** Source document follows **
Shortly I’m heading outside to pull crabgrass, a job I started last evening and which I found incredibly satisfying, even if labor intensive and sometimes difficult. To dislodge those strong roots from the soil and then toss the clump empowered me. I felt like I was ridding our yard of an unwanted invader. And I was.

Since the digging of our yard and replacement of a water line in June, the crabgrass has had plenty of time to take hold. I was happy just to see green again rather than bare earth as we await the right time to sod or seed in this drought. Randy informed me that the crabgrass needs to go. He wants to use chemicals. I don’t. Thus I am willing to pull weeds, although, in the end, he may still need to apply a weedkiller.

This isn’t about who’s right and who’s wrong, but about eventually solving a problem. About different approaches. About trying and evaluating. And, for me, about satisfaction that comes from doing something with my hands. Touching the soil. Reconnecting with the land. Remembering all the summers I pulled weeds from the family garden and cockleburrs and thistles from my dad’s soybean fields. We didn’t use chemicals back then to eradicate weeds.

But farming has changed. The world has changed. Life has changed. Yet, the satisfaction of pulling weeds by hand has not changed. Not for me.

© Copyright 2021 Audrey Kletscher Helbling

 

14 Responses to “The satisfaction of pulling crabgrass”

  1. I can identify with unwanted plants. We have asian stilt grass everywhere and I am trying a solution of vinegar, salt and Dawn to help get rid of it. Not sure if it will work but I am giving it a go since we have a lake I don’t want to contaminate with chemicals either. I am not a fan of pulling weeds at all so I am going this route . Good luck!

    • I spent several hours pulling crabgrass yesterday afternoon. I made progress, but a lot remains to be pulled. The yard is looking much bigger to me now. Upon arriving home from work and seeing the windrows of crabgrass drying on the driveway, Randy questioned my plan. I’m determined at this point, although my body is hurting.

  2. Vivian Heltemes Says:

    Therapy. Weed pulling is therapeutic with no cost! That’s what Jerry tells me!

    • Jerry is right. I was out weeding this morning. Interestingly enough, two guys (Jim and Dana) stopped to chat and encourage me in my efforts. Yesterday Keith stopped and offered his encouragement. So nice to get that support.

  3. Valerie Says:

    Good for you Audrey. I was going to suggest pulling weeds in my garden next, but sounds like you’re getting tired and sore…understandably. It’s a lot of work!
** End of Source document **
* List of tasks:
(a) List every kind of weed or unwanted plant named in the crabgrass post.
(b) According to the crabgrass post, in what month were the yard dug up and the water line replaced?
(c) Write what comes next in the crabgrass post, picking up after its final sentence.
** Supplied records follows **
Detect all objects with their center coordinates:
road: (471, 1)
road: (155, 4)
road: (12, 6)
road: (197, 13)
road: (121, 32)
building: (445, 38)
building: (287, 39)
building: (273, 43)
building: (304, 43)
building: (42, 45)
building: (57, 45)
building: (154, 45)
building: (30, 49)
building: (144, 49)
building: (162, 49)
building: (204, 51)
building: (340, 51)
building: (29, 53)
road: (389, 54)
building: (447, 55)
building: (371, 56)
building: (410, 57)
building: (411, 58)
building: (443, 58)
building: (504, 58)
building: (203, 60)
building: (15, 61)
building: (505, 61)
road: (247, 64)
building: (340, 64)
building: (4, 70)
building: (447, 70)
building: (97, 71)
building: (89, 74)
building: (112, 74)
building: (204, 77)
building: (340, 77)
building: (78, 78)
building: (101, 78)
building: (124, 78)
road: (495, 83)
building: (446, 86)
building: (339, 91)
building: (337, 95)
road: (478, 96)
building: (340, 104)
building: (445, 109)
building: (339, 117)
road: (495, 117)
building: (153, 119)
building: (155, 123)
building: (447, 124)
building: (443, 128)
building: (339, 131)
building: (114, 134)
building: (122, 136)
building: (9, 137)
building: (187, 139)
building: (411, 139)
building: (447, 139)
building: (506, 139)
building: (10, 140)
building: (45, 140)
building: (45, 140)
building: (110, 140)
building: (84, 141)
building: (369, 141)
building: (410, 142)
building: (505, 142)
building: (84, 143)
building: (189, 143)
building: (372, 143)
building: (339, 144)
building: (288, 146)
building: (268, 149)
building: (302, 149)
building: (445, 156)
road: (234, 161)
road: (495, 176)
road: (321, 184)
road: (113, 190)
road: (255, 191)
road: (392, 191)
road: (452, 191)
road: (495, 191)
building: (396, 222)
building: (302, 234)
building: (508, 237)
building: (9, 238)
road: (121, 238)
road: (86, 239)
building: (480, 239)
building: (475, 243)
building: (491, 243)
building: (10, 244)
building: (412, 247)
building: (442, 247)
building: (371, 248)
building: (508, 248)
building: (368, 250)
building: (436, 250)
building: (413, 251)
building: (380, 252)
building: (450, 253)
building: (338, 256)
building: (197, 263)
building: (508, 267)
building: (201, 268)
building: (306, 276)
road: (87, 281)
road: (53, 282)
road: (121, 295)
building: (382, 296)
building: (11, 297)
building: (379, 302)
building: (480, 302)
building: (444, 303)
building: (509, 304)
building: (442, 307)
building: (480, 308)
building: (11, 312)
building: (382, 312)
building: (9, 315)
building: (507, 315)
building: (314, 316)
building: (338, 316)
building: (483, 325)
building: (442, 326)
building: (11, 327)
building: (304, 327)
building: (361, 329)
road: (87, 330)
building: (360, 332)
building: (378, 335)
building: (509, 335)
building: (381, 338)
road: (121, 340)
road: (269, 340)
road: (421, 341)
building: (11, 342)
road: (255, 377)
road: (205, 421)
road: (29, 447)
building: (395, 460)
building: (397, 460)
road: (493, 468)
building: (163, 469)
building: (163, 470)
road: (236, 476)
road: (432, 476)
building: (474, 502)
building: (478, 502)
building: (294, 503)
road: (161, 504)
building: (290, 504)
** End of Supplied records **
* Answers by item number:
(a) crabgrass, cockleburrs, thistles, asian stilt grass

(b) June.

(c)
  4. Bernadette Arlene Thomasy Says:

    Like you, Audrey, I think I inherited the weed pulling gene. When I am out walking, I often stop to pull weeds. I had my work cut out for me in my local park this summer. The groundskeepers were not taking care of flower beds. It kills me to see beautiful day lily plants suffocated by crab grass, sow thistles and many more weeds. I’ve tried to keep up with the weeds on daily walks, but they got too far ahead of me. I’ve had supportive comments, too, but no helpers! Weed pulling is satisfying but as you know, hard work. I’m pulling for you!

  5. Don’t give in to chemicals! I don’t like crabgrass either but I hate the chemicals that industry sold to all of us to solve the issue thus polluting the environment. A good rotor tiller and a rake will go a good job too without chemicals. Also think of your grandkids, they might play on that ground…ok off my bio friendly soapbox. Maybe I should be there helping pull some of those too.😊

    • Stand on your bio soapbox all you want, Paula. I feel the same. I’m making progress on the crabgrass removal. The advice I’m getting from Average Joes who have stopped to talk to me (yes!) is that I’m doing the right thing. And the next step, once the crabgrass is pulled, is to rototill. If you were in Minnesota, I would certainly welcome your help. Anyone who is fully vaccinated is welcome to join me in my yard for crabgrass removal and conversation.

  6. Jackie Hemmer Says:

    I absolutely LOVE pulling weeds, especially when you can get root and all.

    • There’s satisfaction in that, isn’t there? With the crabgrass, I need to get out the entire root. It’s getting to be a lot to try and remove and I’m not sure I will accomplish my goal of pulling all that invasive grass.